Ironically, I actually prefer to eat out for this reason as the responsibility is on someone else – even though the thought of someone else touching my food sends chills down my spine!
OCD will tell me to sniff and examine food in case it’s off, even though I only bought it a week ago. I lose count sometimes how many times I’ve tested eggs.
My OCD won’t let me go up to bed – trust me, I’ve tried – until everything downstairs is perfect or a certain way ready for the next day.
Don’t talk to me about the fear of stomach bugs.
OCD is checking in on your loved ones, but when they don’t answer their phone after a while or, worse, become uncontactable you irrationally believe something bad has happened.
OCD will tell me to check everything is switched off before leaving the house, but tell you five minutes down the road that the tumble dryer is still on.
OCD is thinking about the last time you did something (like washing your hands) and how it worked out “ok” because you did XYZ and, therefore, repeating what you did.

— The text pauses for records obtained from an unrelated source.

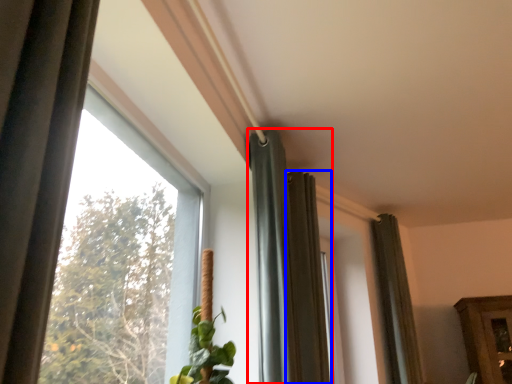
Question: Among these objects, which one is farthest to the camera, curtain (highlighted by a red box) or curtain (highlighted by a blue box)?

Choices:
 (A) curtain
 (B) curtain

Answer: (B)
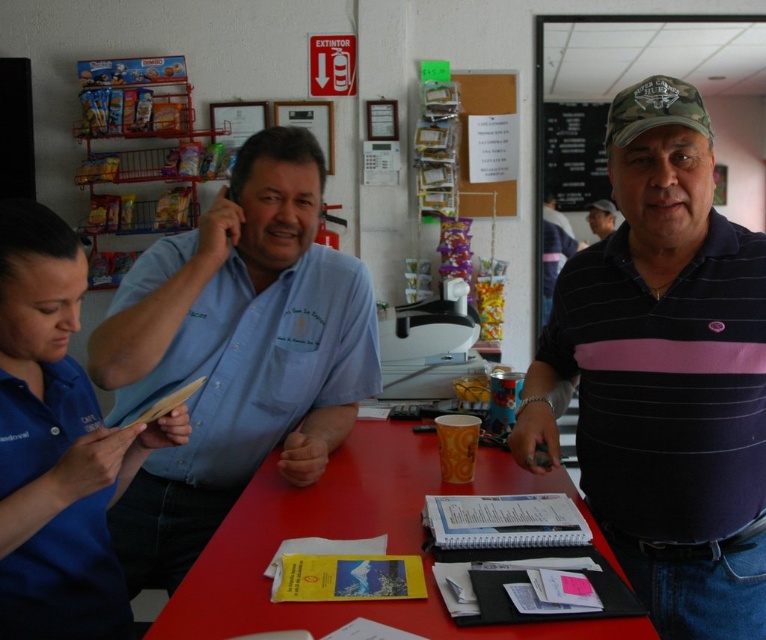
Where is the blue fabric shirt at upper left located in the image?

The blue fabric shirt at upper left is located at point (57,444) in the image.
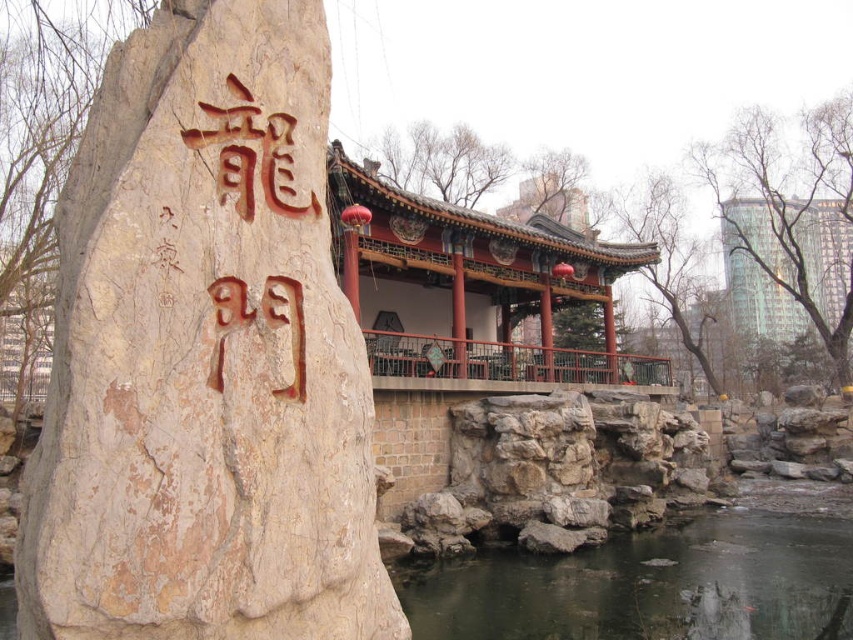
You are standing in the traditional Chinese garden scene described. You notice two points marked in the image. The first point is at coordinate point(x=231, y=602) and the second is at point(x=787, y=637). Which of these two points is nearer to you?

Point(x=231, y=602) is closer to the viewer than point(x=787, y=637).

You are a visitor in this traditional Chinese garden. You see the clear water at lower center and the brown carved stone at left. Which object is positioned lower in the scene?

The clear water at lower center is positioned lower than the brown carved stone at left in the scene.

You are a tourist visiting this traditional Chinese garden. You want to take a photo of the beige stone boulder at center and the clear water at lower center together in the same frame. Your camera has a maximum focus range of 8 meters. Will you be able to capture both objects in one shot?

The beige stone boulder at center is 7.98 meters away from the clear water at lower center. Since the distance between them is within the camera maximum focus range of 8 meters, you can capture both objects in one shot.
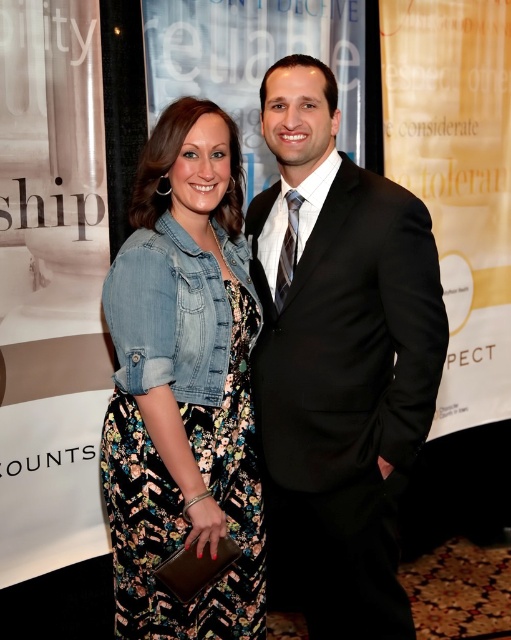
Question: Among these objects, which one is nearest to the camera?

Choices:
 (A) black satin suit at center
 (B) denim jacket at center

Answer: (B)

Question: Which of the following is the closest to the observer?

Choices:
 (A) (446, 348)
 (B) (141, 172)

Answer: (A)

Question: Can you confirm if black satin suit at center is positioned to the left of denim jacket at center?

Choices:
 (A) yes
 (B) no

Answer: (B)

Question: Is black satin suit at center in front of denim jacket at center?

Choices:
 (A) no
 (B) yes

Answer: (A)

Question: Is black satin suit at center positioned at the back of denim jacket at center?

Choices:
 (A) no
 (B) yes

Answer: (B)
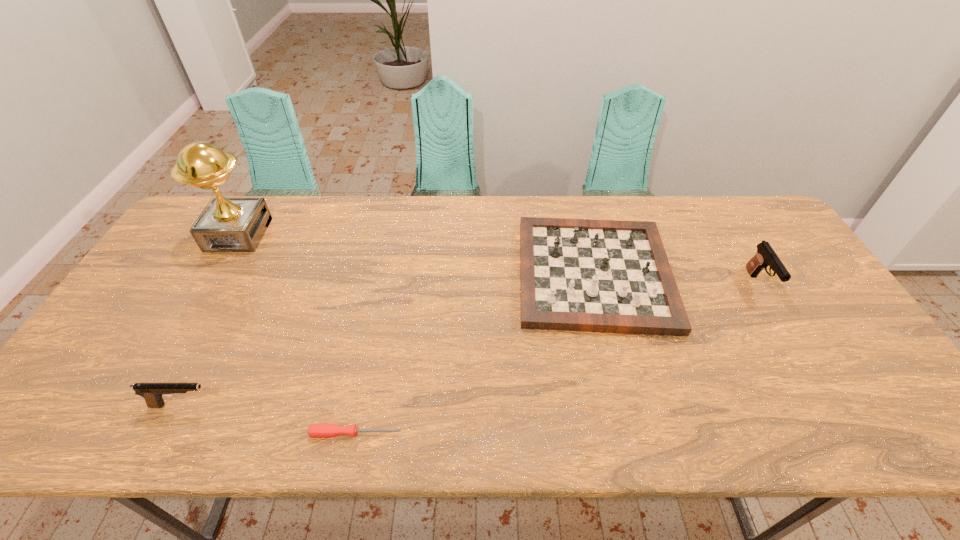
You are a GUI agent. You are given a task and a screenshot of the screen. Output one action in this format:
    pyautogui.click(x=<x>, y=<y>)
    Task: Click on the award
    
    Given the screenshot: What is the action you would take?
    [227, 224]

Image resolution: width=960 pixels, height=540 pixels. Identify the location of the rightmost object. (765, 256).

I want to click on the taller pistol, so click(765, 256).

The height and width of the screenshot is (540, 960). I want to click on the second object from right to left, so click(610, 276).

Where is `the left pistol`? Image resolution: width=960 pixels, height=540 pixels. the left pistol is located at coordinates (152, 392).

Where is `the nearer pistol`? The image size is (960, 540). the nearer pistol is located at coordinates (152, 392).

You are a GUI agent. You are given a task and a screenshot of the screen. Output one action in this format:
    pyautogui.click(x=<x>, y=<y>)
    Task: Click on the nearest object
    The image size is (960, 540).
    Given the screenshot: What is the action you would take?
    pyautogui.click(x=314, y=430)

Find the location of a particular element. This screenshot has width=960, height=540. the third object from left to right is located at coordinates (314, 430).

This screenshot has height=540, width=960. Find the location of `free space located on the front-facing side of the award`. free space located on the front-facing side of the award is located at coordinates (201, 300).

Locate an element on the screen. vacant area situated at the barrel of the right pistol is located at coordinates (837, 417).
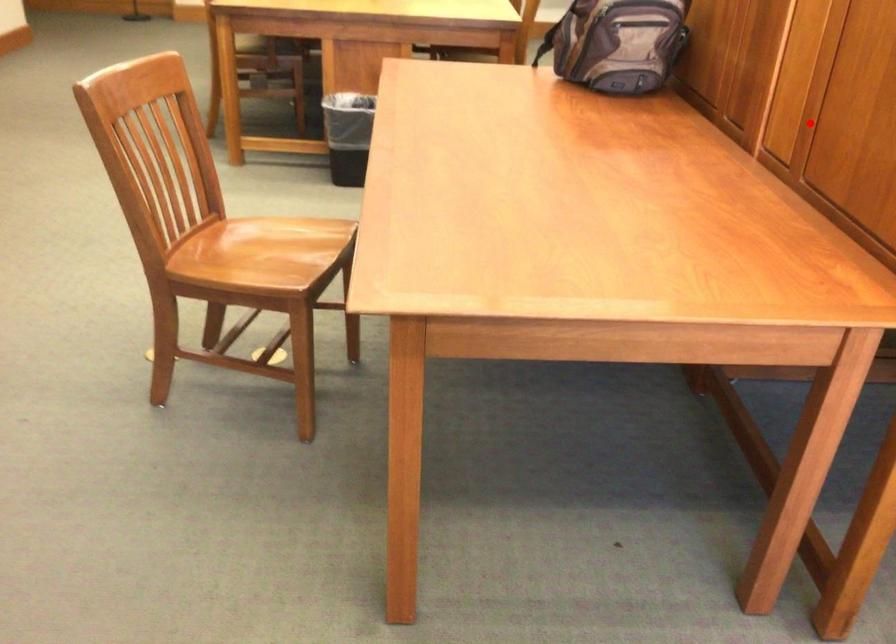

OCD is replaying past events to make sure no harm, embarrassment, or offence, for example, was caused. The more you think about it, the more you think the bigger the doubt.
This week is Mental Health Awareness Week, and this is my post to raise awareness about OCD – my mental health demon – in the hope that others understand it a little bit better. In the hope that people stop with the phrases “I’m a little OCD” and instead understand that some people often do things because they’re compelled to do so and can’t help it.
This isn’t me every day, or even every week, but sometimes it is. If you’ve read the above and can relate to some or all, I urge you to talk about it and seek advice.